ESTRATTO DELLA PAGINA ->
▼

Philip Hardie, latinista e scrittore inglese, ha appena finito di ricostruire in un denso saggio la storia culturale del grande classico della letteratura occidentale (Philip Hardie, The Last Trojan Hero. A Cultural History of Virgil’s Aeneid, London-New York, I.B. Tauris, £ 25,00). Tra le molte letture possibili, Hardie predilige la storia di un profugo che fonda un impero. Il modello letterario per eccellenza di esilio e transizione.

La critica del dopoguerra ha messo in giusto rilievo molte delle tensioni e delle esitazioni ideologiche che rendono impossibile, o comunque tristemente riduttiva, una lettura dell’Eneide solo in chiave di panegirico (la reazione era dovuta, se solo si pensi allo sfruttamento fascista di Virgilio profeta della Terza Roma). Si erano già segnalate, però, ingegnose operazioni controcorrente. A inizio Quattrocento Maffeo Vegio, dotto monaco domenicano, compone un tredicesimo libro dell’Eneide che per qualche secolo avrà l’onore di essere stampato in appendice al capolavoro.

▲

CONSEGNA A ->
Per favore, trascrivi parola per parola tutte le righe dell'elenco, tralasciando le immagini.
Il brano sull'Eneide e l'elenco non hanno alcun legame tra loro.

DATI IN INGRESSO ->
▼

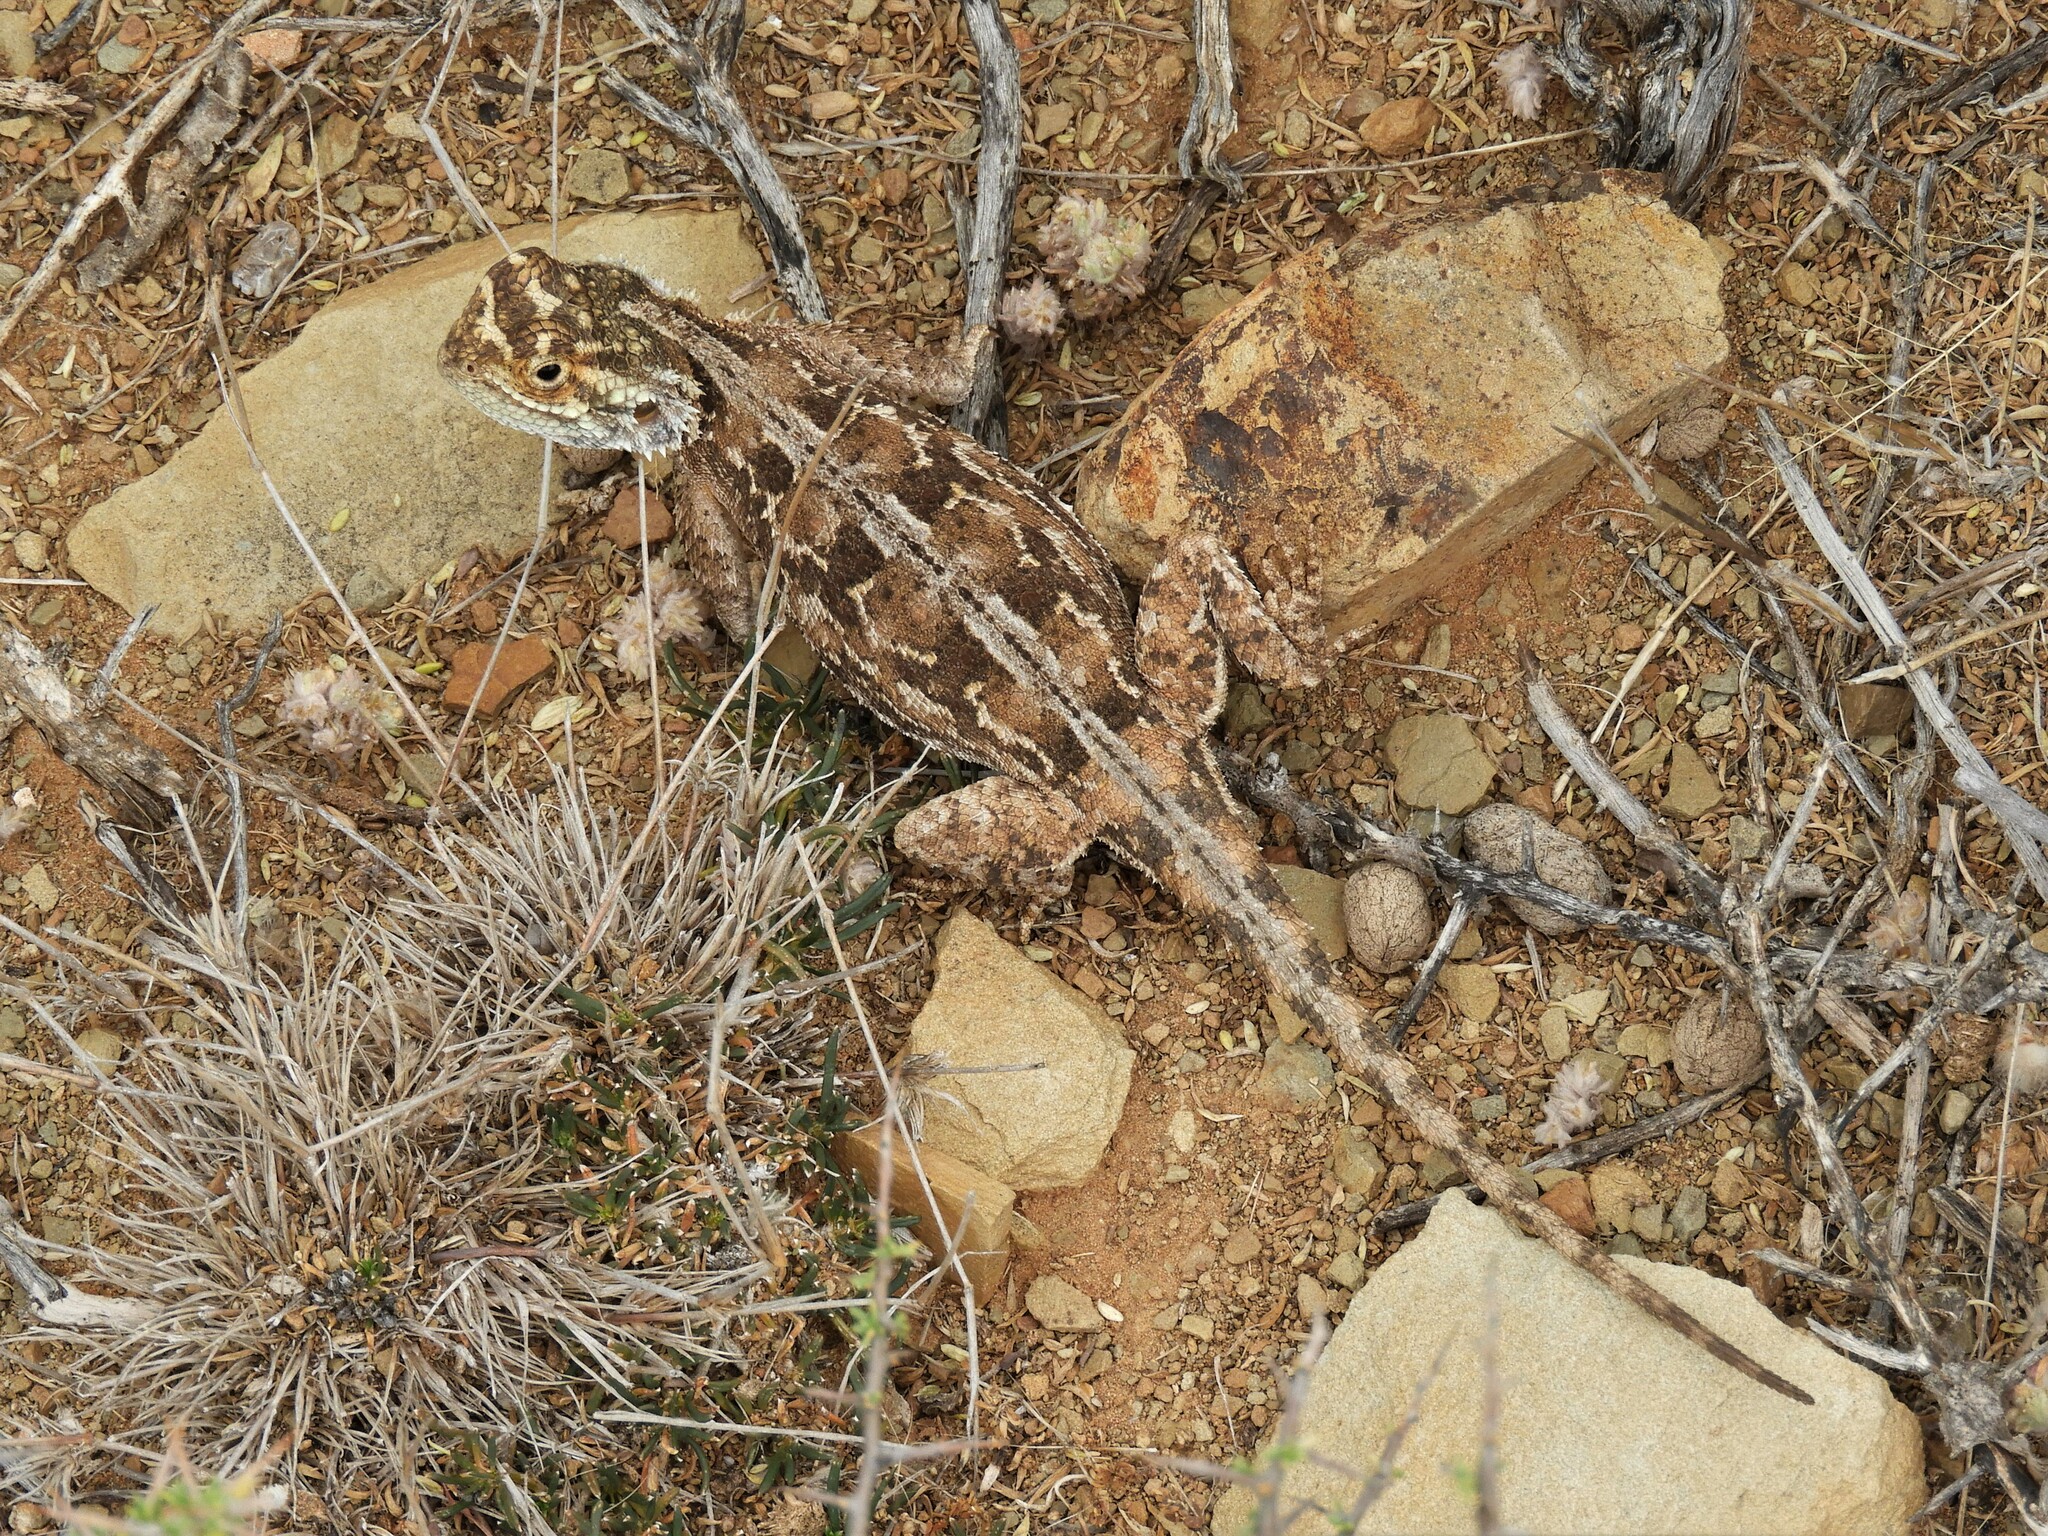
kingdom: Animalia
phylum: Chordata
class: Squamata
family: Agamidae
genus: Agama
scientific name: Agama aculeata
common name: Common ground agama
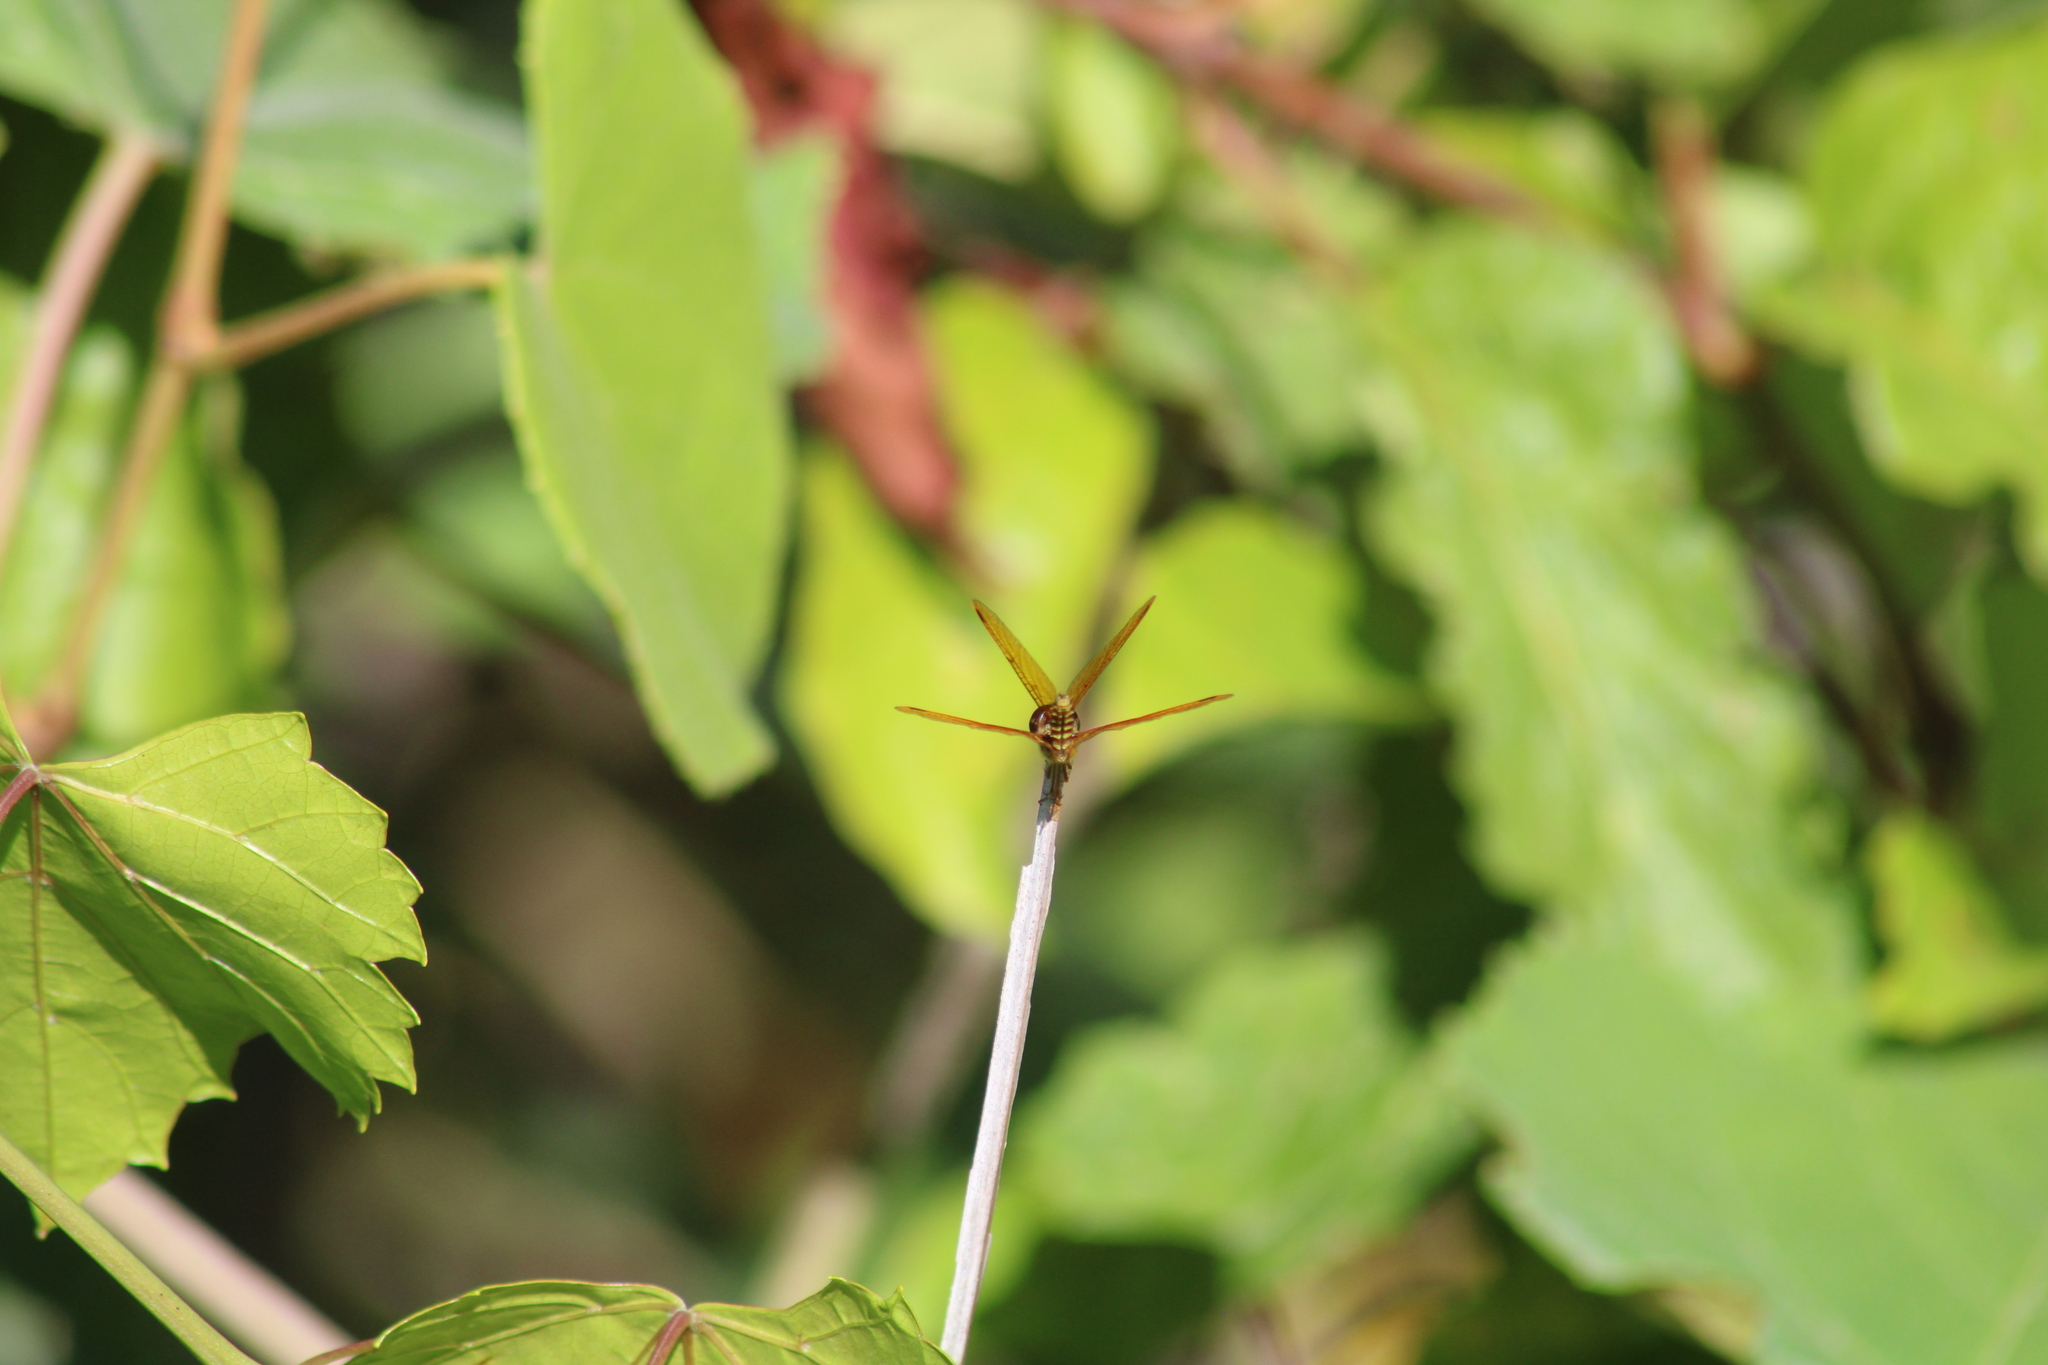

▲

CONSEGNA B ->
Prosegui il brano sull'Eneide a partire dalla sua ultima frase.

SOLUZIONE A ->
kingdom: Animalia
phylum: Chordata
class: Squamata
family: Agamidae
genus: Agama
scientific name: Agama aculeata
common name: Common ground agama

SOLUZIONE B ->
Vegio regala ai lettori l’happy ending che manifestamente manca nell’originale. Turno viene sepolto con onore, Enea e Lavinia si sposano, assistiamo alla fondazione di Lavinio e all’apoteosi di Enea. Un finale dell’opera, insomma, che riscatta la violenza inscritta nelle omissioni di Virgilio, il quale non esitava a chiudere sull’orrore dell’uccisione di Turno e nulla dice né di Lavinia (un’assenza, un simbolo evanescente) né del destino di Enea.

Nella storia culturale dell’Eneide la dimensione politica assume un ruolo di primo piano che però non è esclusivo. L’Eneide è anche, per esempio, il racconto della tragica intersezione tra Storia e destino personale nell’amore di Didone ed Enea, sviluppato anch’esso sul filo di tensioni irrisolte che affascinano Chaucer e Tasso e Shakespeare. E mentre insiste sulla vittoria dell’ordine e la sconfitta del caos, l’epos celebra il ruolo ineliminabile delle passioni e degli istinti, trasfigurati nei venti che Eolo reprime a stento in una caverna, o nella violenza che anima le furie infernali al servizio dell’implacabile odio di Giunone. (Alessandro Schiesaro, Domenicale de Il Sole 24 Ore)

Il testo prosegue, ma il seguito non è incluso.